Written by Helton Bezerra

Olá, tudo bem?

Quero muito apresentar o psicólogo, filosófo e também amante da leitura, Rodrigo Vinicius da Silva. Vinicius é o nosso mais novo integrante do blog, que, depois de longas conversas, aceitou este espaço para publicação de seus textos.

Nós do Sebo Paulistano só temos a agradecer!!!! Estamos em festa! Depois conte-me o que achou deste texto

Um abraço, Helton

A Sombra Acolhedora da Literatura

Uma aventura com Níkos Kazantzákis.

A literatura transforma o homem. Conduz em seu interior uma chama incandescente que ilumina o seu interior, desnuda sua exterioridade e revela sua fisionomia. Desde a antiguidade grega que a voz da literatura esteve aliada na força simbólica da Musa, filha da Memória, com Zeus, a Ordem. O inicio da literatura Ocidental se dá, segundo os especialistas e estudiosos, através do busto imponente de Homero, que para além das controvérsias de sua existência, deu-nos em todo caso duas obras magnificas, a Ilíada e a Odisseia.

A Ilíada, obra robusta, onde se narra com a força da Musa o transbordamento do herói Aquiles, que abandonando a Guerra de nove anos travada entre Gregos e Troianos, com sua ausência dá medida a obra, marca o desaguar de uma percepção que acompanhará a literatura: a trajetória do herói.

Na Odisseia a trajetória do herói, aqui não mais Aquiles, mas Odisseu, ou Ulisses na tradição latina, representa uma iniciação, tal como Psique em Apuleio, quando se vê em busca de Eros, o Amor. Vemos, portanto, desde a antiguidade a força da literatura se erguer com sua fisionomia metafísica e simbólica encarnada no mito do herói.

Joseph Campbell em sua obra magna – “O Herói de Mil Faces”, demonstra com invulgar propriedade a força do mito, seguindo por sua lógica as ideias de Carl Gustav Jung, que o herói encarna um valor psicológico que a literatura abarcara como parte de seu organismo interno.

Para nós, os leitores, seja de que frondosa sombra nos encontremos, seja recostados na sombra de uma literatura grega, latina, francesa, inglesa, alemã, russa ou brasileira, é fato notório que a literatura tem o potencial de nos transformar. E é para falar sobre isso que gostaria de falar de Níkos Kazantzákis.

Níkos Kazantzákis nasceu na capital da ilha de Creta, em 1883, então possessão do Império Otomano, que vinha dominando a Grécia desde o século XIV. Tal dominação marcará a vida do escritor, que em 1953 publica a obra – “O Capitão Mihalis: Liberdade ou Morte”, na qual veremos a resistência dos cretenses e sua revolta contra o Imperador turco.
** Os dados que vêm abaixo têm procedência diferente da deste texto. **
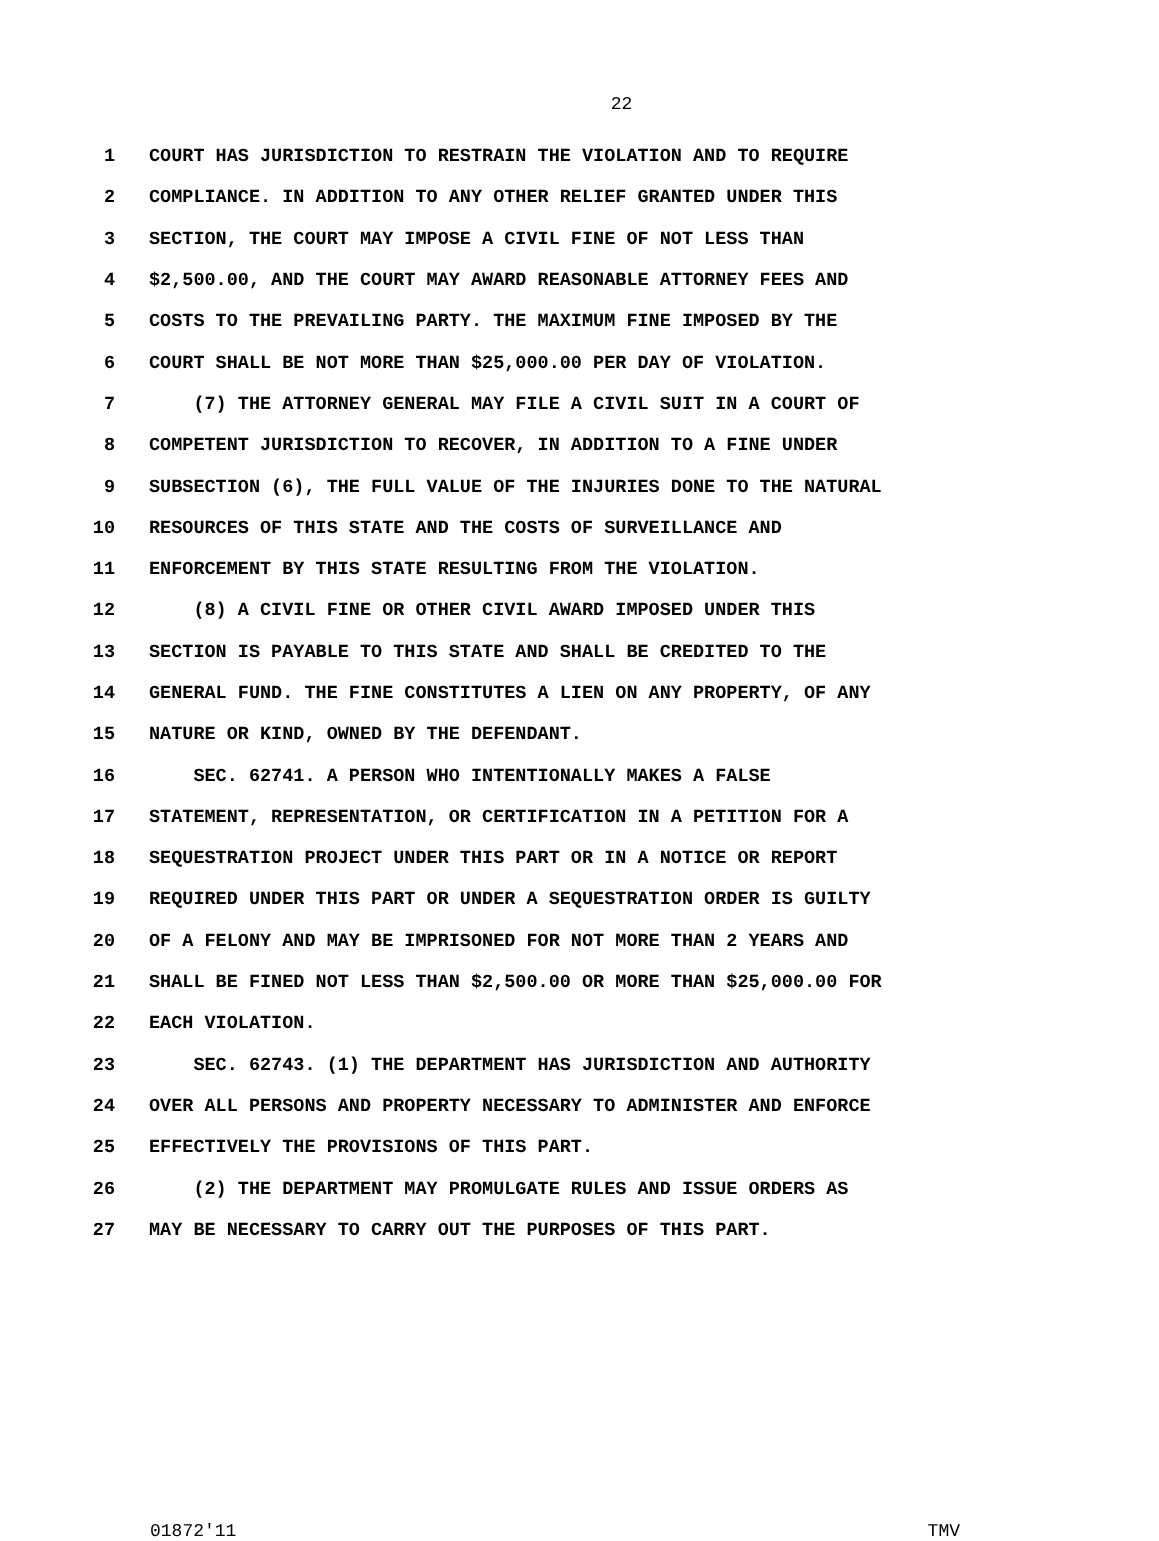22
1 COURT HAS JURISDICTION TO RESTRAIN THE VIOLATION AND TO REQUIRE
2 COMPLIANCE. IN ADDITION TO ANY OTHER RELIEF GRANTED UNDER THIS
3 SECTION, THE COURT MAY IMPOSE A CIVIL FINE OF NOT LESS THAN
4 $2,500.00, AND THE COURT MAY AWARD REASONABLE ATTORNEY FEES AND
5 COSTS TO THE PREVAILING PARTY. THE MAXIMUM FINE IMPOSED BY THE
6 COURT SHALL BE NOT MORE THAN $25,000.00 PER DAY OF VIOLATION.
7 (7) THE ATTORNEY GENERAL MAY FILE A CIVIL SUIT IN A COURT OF
8 COMPETENT JURISDICTION TO RECOVER, IN ADDITION TO A FINE UNDER
9 SUBSECTION (6), THE FULL VALUE OF THE INJURIES DONE TO THE NATURAL
10 RESOURCES OF THIS STATE AND THE COSTS OF SURVEILLANCE AND
11 ENFORCEMENT BY THIS STATE RESULTING FROM THE VIOLATION.
12 (8) A CIVIL FINE OR OTHER CIVIL AWARD IMPOSED UNDER THIS
13 SECTION IS PAYABLE TO THIS STATE AND SHALL BE CREDITED TO THE
14 GENERAL FUND. THE FINE CONSTITUTES A LIEN ON ANY PROPERTY, OF ANY
15 NATURE OR KIND, OWNED BY THE DEFENDANT.
16 SEC. 62741. A PERSON WHO INTENTIONALLY MAKES A FALSE
17 STATEMENT, REPRESENTATION, OR CERTIFICATION IN A PETITION FOR A
18 SEQUESTRATION PROJECT UNDER THIS PART OR IN A NOTICE OR REPORT
19 REQUIRED UNDER THIS PART OR UNDER A SEQUESTRATION ORDER IS GUILTY
20 OF A FELONY AND MAY BE IMPRISONED FOR NOT MORE THAN 2 YEARS AND
21 SHALL BE FINED NOT LESS THAN $2,500.00 OR MORE THAN $25,000.00 FOR
22 EACH VIOLATION.
23 SEC. 62743. (1) THE DEPARTMENT HAS JURISDICTION AND AUTHORITY
24 OVER ALL PERSONS AND PROPERTY NECESSARY TO ADMINISTER AND ENFORCE
25 EFFECTIVELY THE PROVISIONS OF THIS PART.
26 (2) THE DEPARTMENT MAY PROMULGATE RULES AND ISSUE ORDERS AS
27 MAY BE NECESSARY TO CARRY OUT THE PURPOSES OF THIS PART.
01872'11 TMV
Níkos, segundo nos parece, teve uma vida marcada pela figura da liberdade. Liberdade há um tempo política, de pensamento, mas, acima de tudo, uma liberdade metafísica. Uma busca constante que marca sua obra. Nela o mito do herói encarna nas figuras de Cristo (“O Cristo Recrucificado”), em Mihalis (“O Capitão Mihalis: Liberdade ou Morte”), em Francisco (“O Pobre de Deus”), e por fim, no personagem que marcou a sua vida e a vida de inúmeros leitores mundo a fora, Zorba (“Zorba, o Grego”). Como o próprio Níkos diz em “Relatório ao Greco”:

“Durante toda a minha vida, meus dois grandes benfeitores foram as viagens e os sonhos; dentre os homens, vivos ou mortos, foram poucos os que me ajudaram em minha luta. Porém, se eu quiser distinguir os homens que deixaram suas pegadas profundamente impressas em meu espírito, poderia, quem sabe, apontar Homero, Buda, Nietzsche, Bergson e Zorba. O primeiro sempre representou para mim o pacífico olho iluminado, como o disco solar, que ilumina tudo com uma luz libertadora; Buda, o profundo negro olho onde o mundo se afunda e se liberta; Bergson trouxe o alívio para algumas insolúveis perguntas filosóficas que me torturavam na juventude; Nietzsche me enriqueceu com novas angústias e me ensinou a transmutar a infelicidade, a dor, a incerteza em altivez; e Zorba me ensinou a amar a vida e não ter medo da morte.”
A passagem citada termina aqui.